Bob and his wife Suzanne Wright founded Autism Speaks in 2005 after their grandchild was diagnosed with autism. At the Nantucket Project event, Bob said,“evidence suggests we are also underestimating autism prevalence in the U.S. due to current research methods that fail to capture cases in the general population, enrolled in typical classroom settings that are generally higher functioning.” The Wrights have made it their mission to increase awareness and catalyze cures.

Autism Speaks and the Center for Disease Control (CDC) recently entered into a collaboration to replicate the South Korean study case-finding methodology at test sites in the United States. The organization has also partnered with the Beijing Genomics Institute in China to sequence the genome of approximately 10,000 individuals from families living with autism in China and the U.S. They plan to make these data freely available to anyone who wants to research the disease. They have launched a Web site to bring together a community to “hack autism.”

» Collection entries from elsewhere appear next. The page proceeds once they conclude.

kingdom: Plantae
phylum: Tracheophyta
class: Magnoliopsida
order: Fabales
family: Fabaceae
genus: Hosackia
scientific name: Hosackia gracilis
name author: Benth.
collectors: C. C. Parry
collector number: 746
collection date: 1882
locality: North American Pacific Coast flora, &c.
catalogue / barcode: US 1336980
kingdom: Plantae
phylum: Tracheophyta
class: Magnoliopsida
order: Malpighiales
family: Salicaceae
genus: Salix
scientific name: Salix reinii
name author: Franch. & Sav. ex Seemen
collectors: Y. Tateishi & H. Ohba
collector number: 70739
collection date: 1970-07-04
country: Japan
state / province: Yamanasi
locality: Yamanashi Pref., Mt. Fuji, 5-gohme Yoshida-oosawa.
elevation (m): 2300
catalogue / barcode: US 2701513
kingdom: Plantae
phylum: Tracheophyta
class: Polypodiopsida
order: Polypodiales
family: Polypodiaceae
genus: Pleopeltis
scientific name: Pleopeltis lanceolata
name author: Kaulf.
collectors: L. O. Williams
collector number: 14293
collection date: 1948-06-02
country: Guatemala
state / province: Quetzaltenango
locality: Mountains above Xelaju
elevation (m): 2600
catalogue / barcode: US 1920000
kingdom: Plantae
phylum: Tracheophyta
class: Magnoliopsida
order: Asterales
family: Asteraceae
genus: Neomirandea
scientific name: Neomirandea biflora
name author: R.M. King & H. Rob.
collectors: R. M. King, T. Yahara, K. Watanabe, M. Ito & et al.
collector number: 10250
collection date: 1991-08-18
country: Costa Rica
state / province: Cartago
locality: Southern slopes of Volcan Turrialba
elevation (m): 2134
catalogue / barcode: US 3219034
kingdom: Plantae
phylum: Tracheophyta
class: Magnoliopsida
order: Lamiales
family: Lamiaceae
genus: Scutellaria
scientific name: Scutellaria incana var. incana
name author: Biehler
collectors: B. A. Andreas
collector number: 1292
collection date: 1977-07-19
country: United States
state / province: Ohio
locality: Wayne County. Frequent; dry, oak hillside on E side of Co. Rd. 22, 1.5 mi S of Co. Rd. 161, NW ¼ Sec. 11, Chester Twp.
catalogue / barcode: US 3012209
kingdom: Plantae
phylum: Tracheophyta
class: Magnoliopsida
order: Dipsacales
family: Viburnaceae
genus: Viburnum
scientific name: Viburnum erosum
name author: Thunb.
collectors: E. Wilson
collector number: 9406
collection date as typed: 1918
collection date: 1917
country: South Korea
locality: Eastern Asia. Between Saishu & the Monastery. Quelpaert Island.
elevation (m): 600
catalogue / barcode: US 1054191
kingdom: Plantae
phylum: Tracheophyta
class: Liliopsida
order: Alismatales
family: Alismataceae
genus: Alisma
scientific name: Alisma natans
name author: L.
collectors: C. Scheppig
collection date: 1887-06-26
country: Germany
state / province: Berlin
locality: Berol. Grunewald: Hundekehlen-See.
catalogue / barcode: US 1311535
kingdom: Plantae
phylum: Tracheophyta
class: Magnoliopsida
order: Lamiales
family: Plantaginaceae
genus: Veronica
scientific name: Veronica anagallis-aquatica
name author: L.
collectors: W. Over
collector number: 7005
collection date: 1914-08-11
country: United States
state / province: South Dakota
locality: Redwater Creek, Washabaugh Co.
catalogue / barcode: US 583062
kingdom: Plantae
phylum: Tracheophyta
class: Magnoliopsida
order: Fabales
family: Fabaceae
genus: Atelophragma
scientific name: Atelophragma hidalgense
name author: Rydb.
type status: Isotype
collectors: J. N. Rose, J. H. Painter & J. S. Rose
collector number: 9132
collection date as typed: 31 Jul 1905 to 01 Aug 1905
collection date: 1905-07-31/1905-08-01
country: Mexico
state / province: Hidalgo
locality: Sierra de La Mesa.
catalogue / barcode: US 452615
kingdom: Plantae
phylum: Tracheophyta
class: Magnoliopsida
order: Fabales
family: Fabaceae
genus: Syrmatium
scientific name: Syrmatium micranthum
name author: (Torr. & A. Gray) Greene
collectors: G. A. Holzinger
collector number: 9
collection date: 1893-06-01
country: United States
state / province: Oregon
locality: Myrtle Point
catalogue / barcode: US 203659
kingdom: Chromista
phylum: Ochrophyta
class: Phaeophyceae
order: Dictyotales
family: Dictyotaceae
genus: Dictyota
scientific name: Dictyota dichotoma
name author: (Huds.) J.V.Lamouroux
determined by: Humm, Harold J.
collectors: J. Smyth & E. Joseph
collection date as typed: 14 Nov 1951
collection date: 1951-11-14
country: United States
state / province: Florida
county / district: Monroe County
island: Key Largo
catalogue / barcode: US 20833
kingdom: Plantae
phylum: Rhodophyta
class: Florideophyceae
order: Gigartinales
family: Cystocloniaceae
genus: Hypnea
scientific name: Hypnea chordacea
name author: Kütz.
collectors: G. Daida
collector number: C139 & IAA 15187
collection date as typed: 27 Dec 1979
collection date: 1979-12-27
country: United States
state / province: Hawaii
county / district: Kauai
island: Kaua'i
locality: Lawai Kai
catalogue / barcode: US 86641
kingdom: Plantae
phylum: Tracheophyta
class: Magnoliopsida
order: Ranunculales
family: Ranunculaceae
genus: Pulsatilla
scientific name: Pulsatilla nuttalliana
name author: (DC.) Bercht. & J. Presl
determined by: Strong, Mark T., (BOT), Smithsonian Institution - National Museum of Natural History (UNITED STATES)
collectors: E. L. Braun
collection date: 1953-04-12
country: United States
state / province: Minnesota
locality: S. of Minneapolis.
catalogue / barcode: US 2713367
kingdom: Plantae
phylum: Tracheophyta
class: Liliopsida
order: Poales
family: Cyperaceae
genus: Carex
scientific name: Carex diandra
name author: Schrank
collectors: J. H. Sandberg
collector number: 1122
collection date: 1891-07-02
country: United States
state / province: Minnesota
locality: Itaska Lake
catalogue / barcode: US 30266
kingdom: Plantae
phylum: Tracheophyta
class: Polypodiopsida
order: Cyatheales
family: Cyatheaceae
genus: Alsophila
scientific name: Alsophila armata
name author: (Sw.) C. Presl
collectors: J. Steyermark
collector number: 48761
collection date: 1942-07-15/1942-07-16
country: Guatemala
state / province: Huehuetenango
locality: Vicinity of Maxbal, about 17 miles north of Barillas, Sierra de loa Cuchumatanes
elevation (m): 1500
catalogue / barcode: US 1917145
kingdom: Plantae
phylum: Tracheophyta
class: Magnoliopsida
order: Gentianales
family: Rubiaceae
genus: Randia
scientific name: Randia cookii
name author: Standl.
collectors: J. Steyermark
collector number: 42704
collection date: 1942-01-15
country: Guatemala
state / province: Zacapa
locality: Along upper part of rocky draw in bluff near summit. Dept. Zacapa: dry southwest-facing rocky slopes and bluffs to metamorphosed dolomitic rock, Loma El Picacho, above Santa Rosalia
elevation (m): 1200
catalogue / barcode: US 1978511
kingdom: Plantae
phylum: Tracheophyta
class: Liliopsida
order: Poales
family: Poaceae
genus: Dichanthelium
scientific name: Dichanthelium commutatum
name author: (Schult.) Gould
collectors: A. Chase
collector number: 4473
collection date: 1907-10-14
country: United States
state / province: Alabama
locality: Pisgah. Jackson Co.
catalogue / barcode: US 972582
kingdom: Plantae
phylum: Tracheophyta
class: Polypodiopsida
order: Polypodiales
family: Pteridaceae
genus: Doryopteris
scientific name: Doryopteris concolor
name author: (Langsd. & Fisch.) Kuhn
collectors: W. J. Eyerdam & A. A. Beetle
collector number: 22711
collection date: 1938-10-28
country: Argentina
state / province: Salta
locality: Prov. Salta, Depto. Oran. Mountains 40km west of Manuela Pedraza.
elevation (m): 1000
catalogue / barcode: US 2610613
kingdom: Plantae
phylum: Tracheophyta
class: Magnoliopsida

The Nantucket Project event was billed as a gathering of about 400 “visionaries, thinkers, innovators, and performers.” Attendees included tech celebrities such as Google Chairman Eric Schmidt and Paypal co-founder Peter Thiel, actor Mark Ruffalo, political activist Grover Norquist and former lobbyist Jack Abramhoff, former Senator Bill Frist, and former treasury secretary Larry Summers.

In my talk on the autism panel, I challenged the attendees to marshal their resources to help solve these problems. Entrepreneurs and philanthropists can make the difference. I also hope that Kerry keeps his word to write a recommendation letter for Carly to gain admission to his alma mater: Yale.